_BUTIR TUGAS 1_: Baris mana saja di bawah ini yang memuat kata "knee"? Pilih dan salin setiap baris tersebut, dengan memperhatikan huruf besar dan kecil.

##########

Harianmomentum.com--Biner
adalah sistem bilangan basis dua yang penulisannya hanya dengan menggunakan dua
simbol: 0 dan 1.
Sistem biner juga
mempunyai arti penggolongan variabel yang hanya menjadi dua golongan seperti
hitam dan putih, ada dan tidak ada. Meminjam istilah teologis, sistem biner ini
serupa dengan sistem dikotomik.
Tidak hanya dalam
matematika, sistem biner ini ternyata juga mulai terjadi pada perkembangan
politik di Indonesia.
Politik biner di
Indonesia terlihat dari terjadinya polarisasi atau pembagian atas dua bagian
yang berlawanan arah politiknya. Politik biner dalam dinamika politik di
Indonesia sudah terjadi pada Pilkada DKI 2017 yang saat ini masih berlanjut
dalam framing menunju Pilpres 2019.
Politik biner yang
terjadi saat ini cukup mengkhawatirkan. Selain dipisahkan oleh kelompok
pendukung pemerintah dan oposisi, terjadi juga pemisahan menjadi dua bagian
yang mengarah pada identitas yang sensitif.

##########

_BUTIR TUGAS 2_: Salin persis seluruh bagian teks tentang politik biner di atas, dari "Sistem biner juga" terus sampai "menunju Pilpres 2019.".

_MASUKAN TUGAS_:

##########

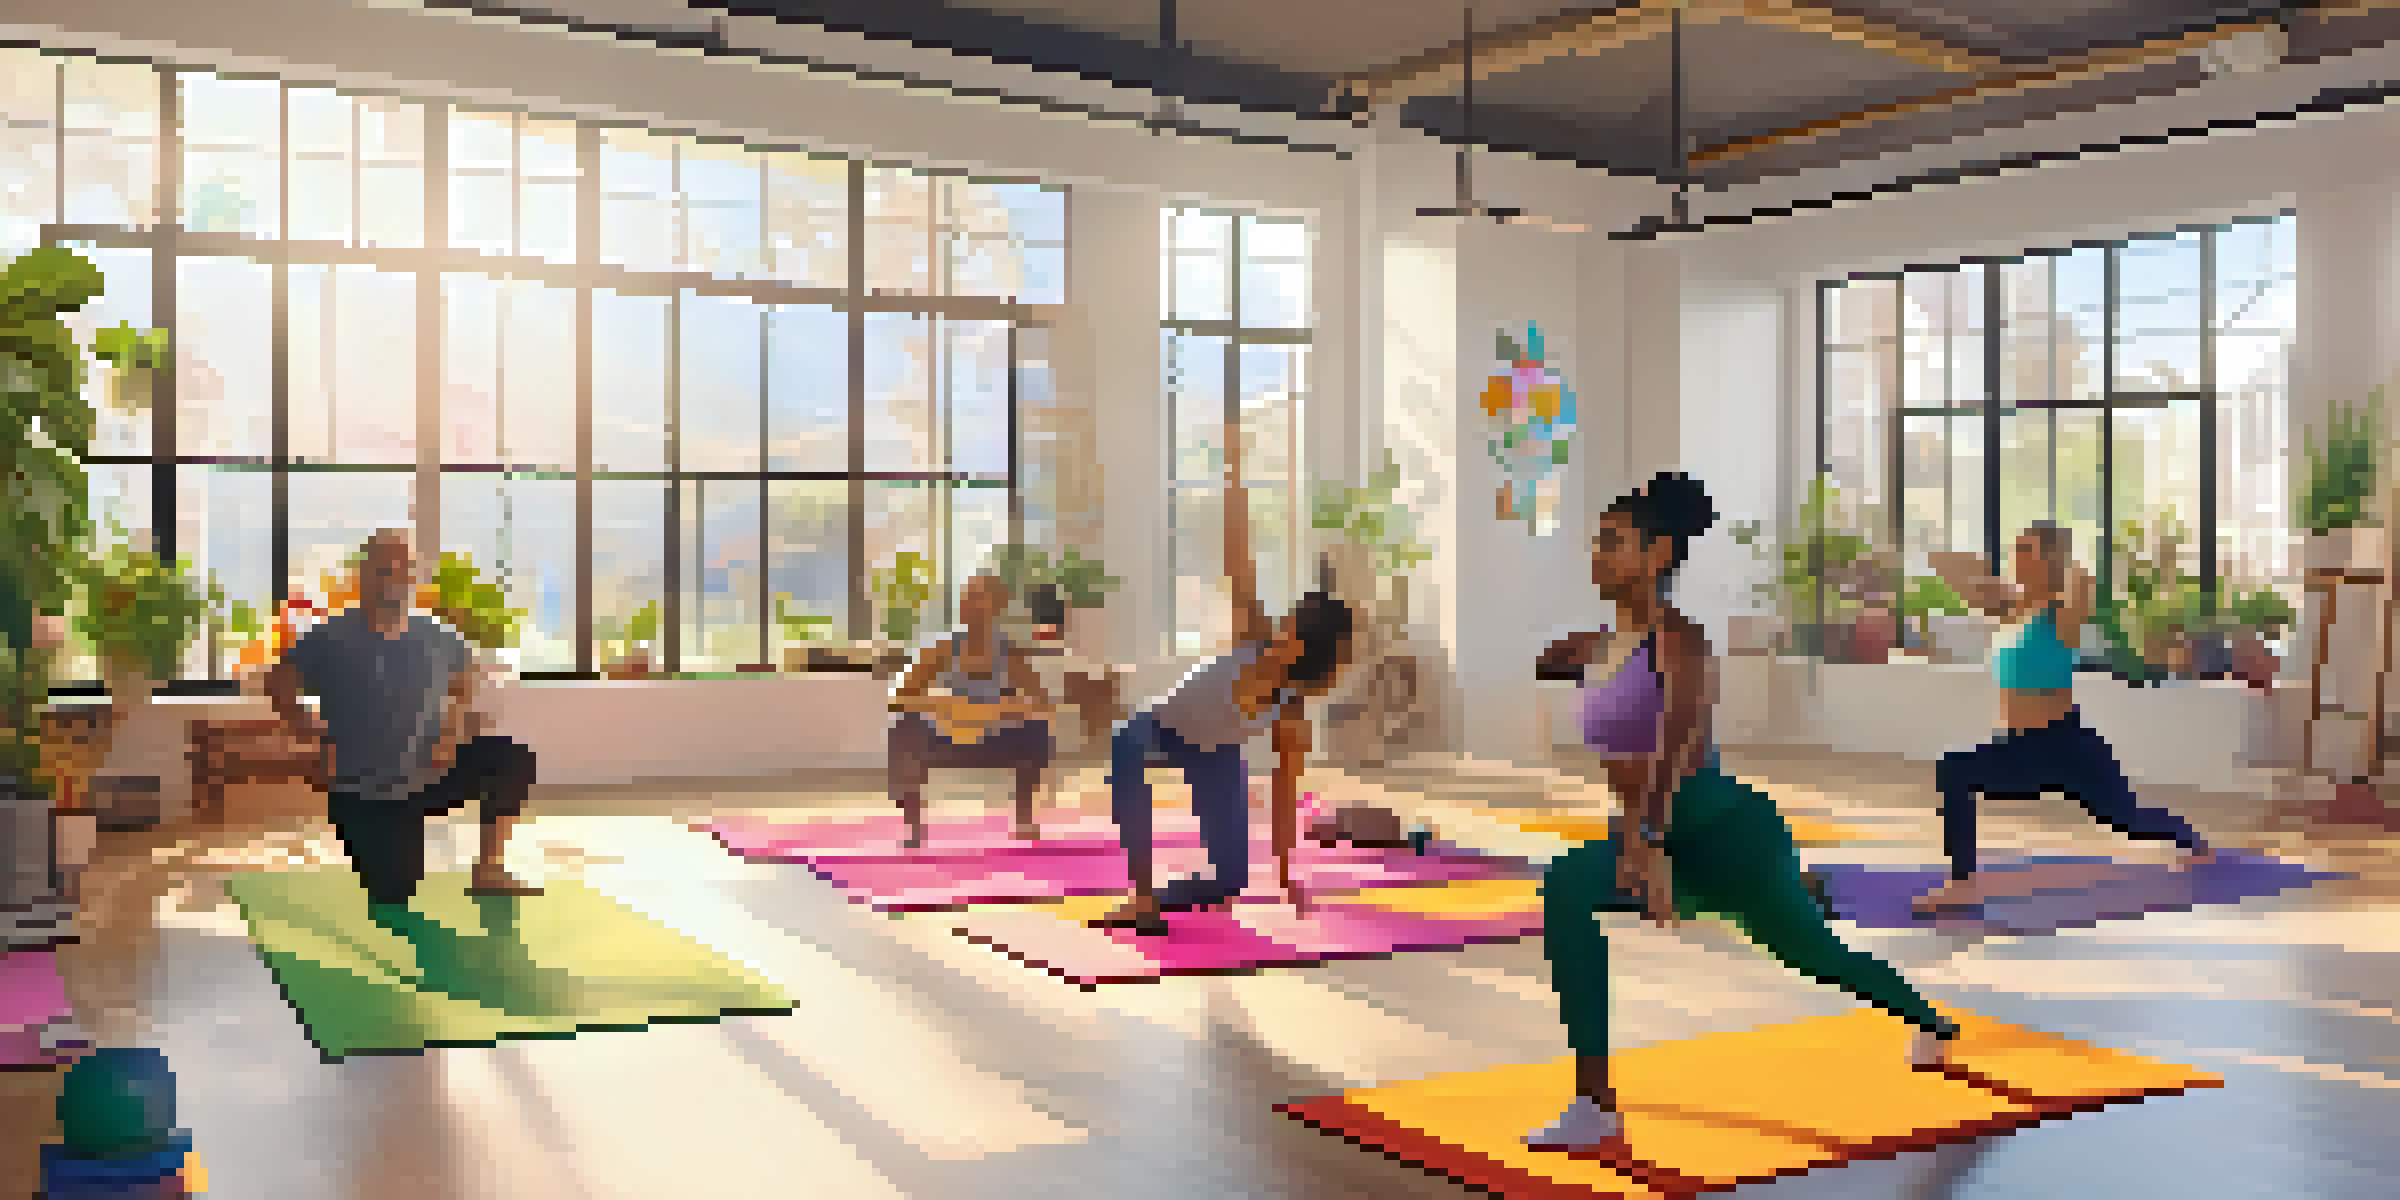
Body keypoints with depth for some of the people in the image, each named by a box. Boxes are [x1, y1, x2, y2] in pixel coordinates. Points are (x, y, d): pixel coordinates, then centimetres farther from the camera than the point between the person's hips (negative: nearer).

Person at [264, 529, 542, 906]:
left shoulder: (439, 640, -5)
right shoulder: (333, 639, -13)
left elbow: (465, 681, 13)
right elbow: (278, 683, -5)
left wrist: (452, 735, -2)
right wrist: (315, 734, -12)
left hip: (427, 777, 3)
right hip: (363, 795, -3)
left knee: (514, 760, -16)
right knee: (393, 896, -4)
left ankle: (487, 868, -5)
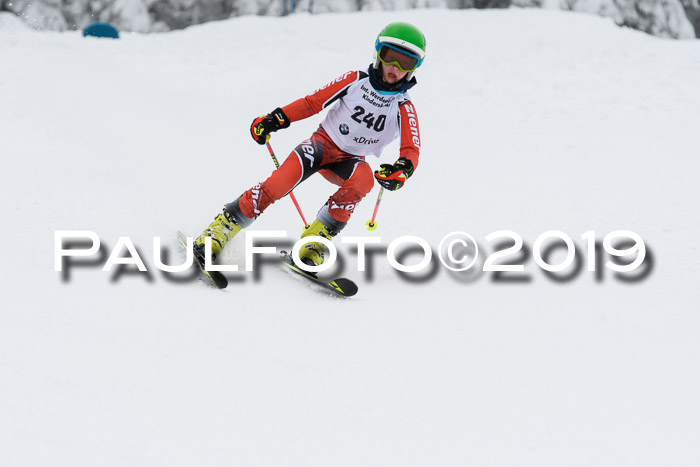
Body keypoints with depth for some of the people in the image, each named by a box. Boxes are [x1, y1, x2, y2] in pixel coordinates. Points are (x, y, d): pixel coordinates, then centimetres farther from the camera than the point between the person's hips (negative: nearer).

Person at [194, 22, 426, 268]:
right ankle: (219, 231, -20)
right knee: (279, 183, -28)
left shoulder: (404, 108, -5)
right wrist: (275, 120, -11)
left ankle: (313, 242, -28)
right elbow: (313, 102, 0)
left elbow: (411, 151, -13)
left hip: (350, 161, 1)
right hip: (323, 143, -1)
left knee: (363, 179, -36)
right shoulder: (355, 81, -5)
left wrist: (402, 170, -36)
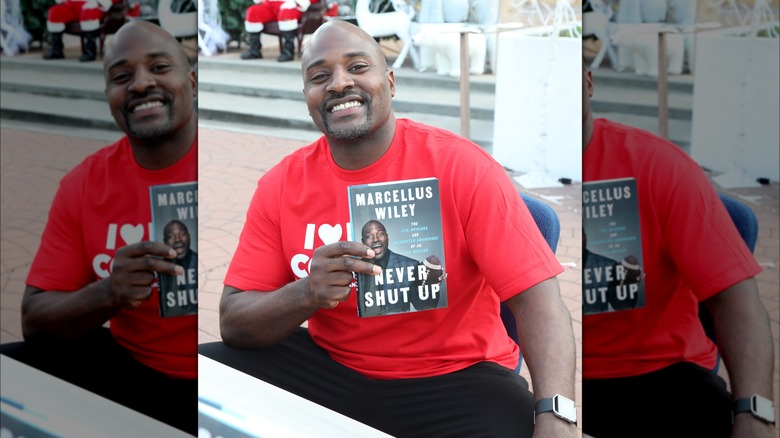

##########

_JAWABAN 1_:
left knee: (514, 760, -16)
right knee: (393, 896, -4)
right knee: (279, 183, -28)
left knee: (363, 179, -36)

_JAWABAN 2_:
Sistem biner juga
mempunyai arti penggolongan variabel yang hanya menjadi dua golongan seperti
hitam dan putih, ada dan tidak ada. Meminjam istilah teologis, sistem biner ini
serupa dengan sistem dikotomik.
Tidak hanya dalam
matematika, sistem biner ini ternyata juga mulai terjadi pada perkembangan
politik di Indonesia.
Politik biner di
Indonesia terlihat dari terjadinya polarisasi atau pembagian atas dua bagian
yang berlawanan arah politiknya. Politik biner dalam dinamika politik di
Indonesia sudah terjadi pada Pilkada DKI 2017 yang saat ini masih berlanjut
dalam framing menunju Pilpres 2019.